Festa sem algodão doce não tinha graça. O carrinho dele ficava no final do calçadão da Praça Jerônimo Monteiro, perto dos Correios. E a gente saía lambuzando a cara pela rua. A população inteira e mais os visitantes invadiam as calçadas, do Guandu a Baiminas; da Ilha da Luz ao Coronel Borges, durante todo o dia, num vaivém interminável. Vez por outra, a gente dava de cara com um ex-colega de colégio, um amigo de infância, que não via há muito tempo. Era gostoso aquele reencontro. E nossa memória funcionando como se fosse máquina fotográfica. Em segundos, as imagens, coloridas, se alternavam, nítidas, como se os fatos ocorridos há dezenas de anos se passassem naquele exato momento.

Durante muitos anos, várias tradições foram mantidas. Como Newton planejou.

Sempre havia um mais assustado: "Tapem os ouvidos, tapem os ouvidos!..." Três explosões no espaço. Sobe mais um foguete... Um parecendo uma cachoeira...; outro fazia lembrar um colar cintilante. Outro, mais outro.... Puuum! Era o arremate da Festa, que durava, no mínimo, uma semana. À meia-noite em ponto, todas as luzes se apagavam. No pátio da Matriz Velha, o fogueteiro Escancalha, que Muqui nos emprestava, todo ano, riscava o fósforo que desencadeava uma série de explosões e de feixes de luz. Agora, luz, muita luz. No final, pequena cortina se abria e, então, aparecia, resplandecente, a imagem de São Pedro, nosso padroeiro. A multidão aplaudia.
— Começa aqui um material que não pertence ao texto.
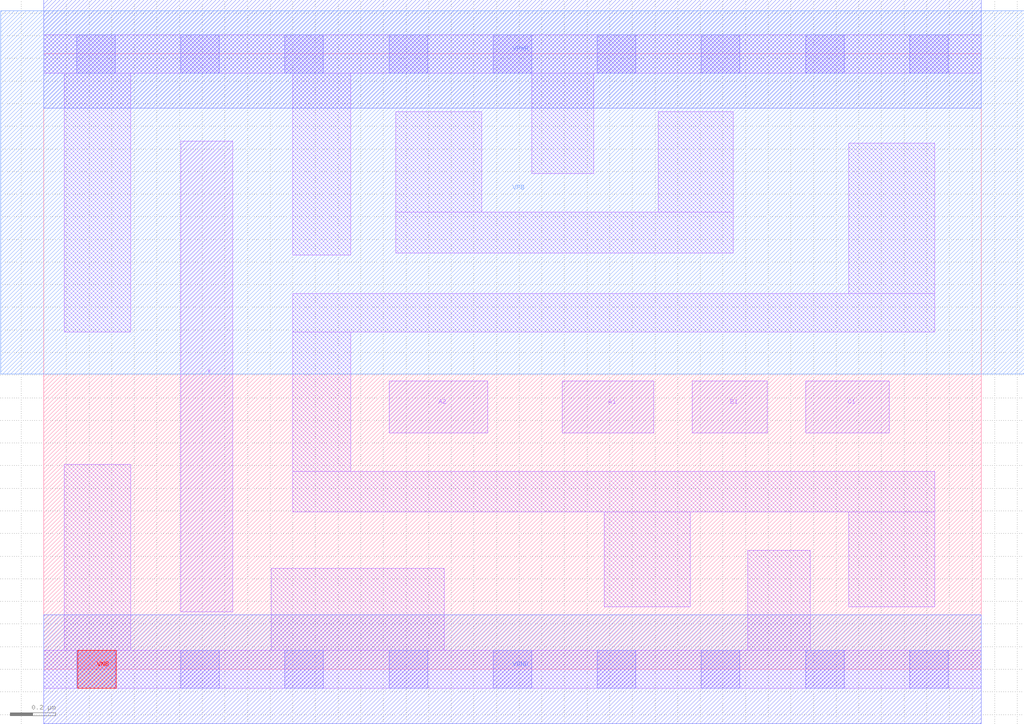
<source format=lef>
# Copyright 2020 The SkyWater PDK Authors
#
# Licensed under the Apache License, Version 2.0 (the "License");
# you may not use this file except in compliance with the License.
# You may obtain a copy of the License at
#
#     https://www.apache.org/licenses/LICENSE-2.0
#
# Unless required by applicable law or agreed to in writing, software
# distributed under the License is distributed on an "AS IS" BASIS,
# WITHOUT WARRANTIES OR CONDITIONS OF ANY KIND, either express or implied.
# See the License for the specific language governing permissions and
# limitations under the License.
#
# SPDX-License-Identifier: Apache-2.0

VERSION 5.7 ;
  NOWIREEXTENSIONATPIN ON ;
  DIVIDERCHAR "/" ;
  BUSBITCHARS "[]" ;
PROPERTYDEFINITIONS
  MACRO maskLayoutSubType STRING ;
  MACRO prCellType STRING ;
  MACRO originalViewName STRING ;
END PROPERTYDEFINITIONS
MACRO sky130_fd_sc_hdll__a211o_2
  CLASS CORE ;
  FOREIGN sky130_fd_sc_hdll__a211o_2 ;
  ORIGIN  0.000000  0.000000 ;
  SIZE  4.140000 BY  2.720000 ;
  SYMMETRY X Y R90 ;
  SITE unithd ;
  PIN A1
    ANTENNAGATEAREA  0.277500 ;
    DIRECTION INPUT ;
    USE SIGNAL ;
    PORT
      LAYER li1 ;
        RECT 2.290000 1.045000 2.695000 1.275000 ;
    END
  END A1
  PIN A2
    ANTENNAGATEAREA  0.277500 ;
    DIRECTION INPUT ;
    USE SIGNAL ;
    PORT
      LAYER li1 ;
        RECT 1.525000 1.045000 1.960000 1.275000 ;
    END
  END A2
  PIN B1
    ANTENNAGATEAREA  0.277500 ;
    DIRECTION INPUT ;
    USE SIGNAL ;
    PORT
      LAYER li1 ;
        RECT 2.865000 1.045000 3.195000 1.275000 ;
    END
  END B1
  PIN C1
    ANTENNAGATEAREA  0.277500 ;
    DIRECTION INPUT ;
    USE SIGNAL ;
    PORT
      LAYER li1 ;
        RECT 3.365000 1.045000 3.735000 1.275000 ;
    END
  END C1
  PIN X
    ANTENNADIFFAREA  0.504500 ;
    DIRECTION OUTPUT ;
    USE SIGNAL ;
    PORT
      LAYER li1 ;
        RECT 0.605000 0.255000 0.835000 2.335000 ;
    END
  END X
  PIN VGND
    DIRECTION INOUT ;
    USE GROUND ;
    PORT
      LAYER met1 ;
        RECT 0.000000 -0.240000 4.140000 0.240000 ;
    END
  END VGND
  PIN VNB
    DIRECTION INOUT ;
    USE GROUND ;
    PORT
      LAYER pwell ;
        RECT 0.150000 -0.085000 0.320000 0.085000 ;
    END
  END VNB
  PIN VPB
    DIRECTION INOUT ;
    USE POWER ;
    PORT
      LAYER nwell ;
        RECT -0.190000 1.305000 4.330000 2.910000 ;
    END
  END VPB
  PIN VPWR
    DIRECTION INOUT ;
    USE POWER ;
    PORT
      LAYER met1 ;
        RECT 0.000000 2.480000 4.140000 2.960000 ;
    END
  END VPWR
  OBS
    LAYER li1 ;
      RECT 0.000000 -0.085000 4.140000 0.085000 ;
      RECT 0.000000  2.635000 4.140000 2.805000 ;
      RECT 0.090000  0.085000 0.385000 0.905000 ;
      RECT 0.090000  1.490000 0.385000 2.635000 ;
      RECT 1.005000  0.085000 1.770000 0.445000 ;
      RECT 1.100000  0.695000 3.935000 0.875000 ;
      RECT 1.100000  0.875000 1.355000 1.490000 ;
      RECT 1.100000  1.490000 3.935000 1.660000 ;
      RECT 1.100000  1.830000 1.355000 2.635000 ;
      RECT 1.555000  1.840000 3.045000 2.020000 ;
      RECT 1.555000  2.020000 1.935000 2.465000 ;
      RECT 2.155000  2.190000 2.430000 2.635000 ;
      RECT 2.475000  0.275000 2.855000 0.695000 ;
      RECT 2.715000  2.020000 3.045000 2.465000 ;
      RECT 3.110000  0.085000 3.385000 0.525000 ;
      RECT 3.555000  0.275000 3.935000 0.695000 ;
      RECT 3.555000  1.660000 3.935000 2.325000 ;
    LAYER mcon ;
      RECT 0.145000 -0.085000 0.315000 0.085000 ;
      RECT 0.145000  2.635000 0.315000 2.805000 ;
      RECT 0.605000 -0.085000 0.775000 0.085000 ;
      RECT 0.605000  2.635000 0.775000 2.805000 ;
      RECT 1.065000 -0.085000 1.235000 0.085000 ;
      RECT 1.065000  2.635000 1.235000 2.805000 ;
      RECT 1.525000 -0.085000 1.695000 0.085000 ;
      RECT 1.525000  2.635000 1.695000 2.805000 ;
      RECT 1.985000 -0.085000 2.155000 0.085000 ;
      RECT 1.985000  2.635000 2.155000 2.805000 ;
      RECT 2.445000 -0.085000 2.615000 0.085000 ;
      RECT 2.445000  2.635000 2.615000 2.805000 ;
      RECT 2.905000 -0.085000 3.075000 0.085000 ;
      RECT 2.905000  2.635000 3.075000 2.805000 ;
      RECT 3.365000 -0.085000 3.535000 0.085000 ;
      RECT 3.365000  2.635000 3.535000 2.805000 ;
      RECT 3.825000 -0.085000 3.995000 0.085000 ;
      RECT 3.825000  2.635000 3.995000 2.805000 ;
  END
  PROPERTY maskLayoutSubType "abstract" ;
  PROPERTY prCellType "standard" ;
  PROPERTY originalViewName "layout" ;
END sky130_fd_sc_hdll__a211o_2
END LIBRARY

</source>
Lá na Ilha da Luz, no dia 28, à noite, o marulhar das águas do Itapemirim se juntava ao som, meio surdo, de um tambor: era o Caxumbu. À frente, o mestre Zacarias, um catedrático na arte de fazer marcação de ritmos, de danças e de cânticos de origem africana. Foi ele, sem dúvida, a última flor do nosso folclore. (Se ninguém acudir, depressa, nossas tradições vão, aos poucos, caindo no esquecimento).

Disso não tenho dúvida: Dia de Cachoeiro sem folguedo popular, sem muita gente invadindo ruas e calçadas, sem algodão doce, sem folclore, sem encontros e reencontros, é a mesma coisa que criança sem sorriso, que flor sem perfume, que céu sem estrelas. Não tem graça nenhuma.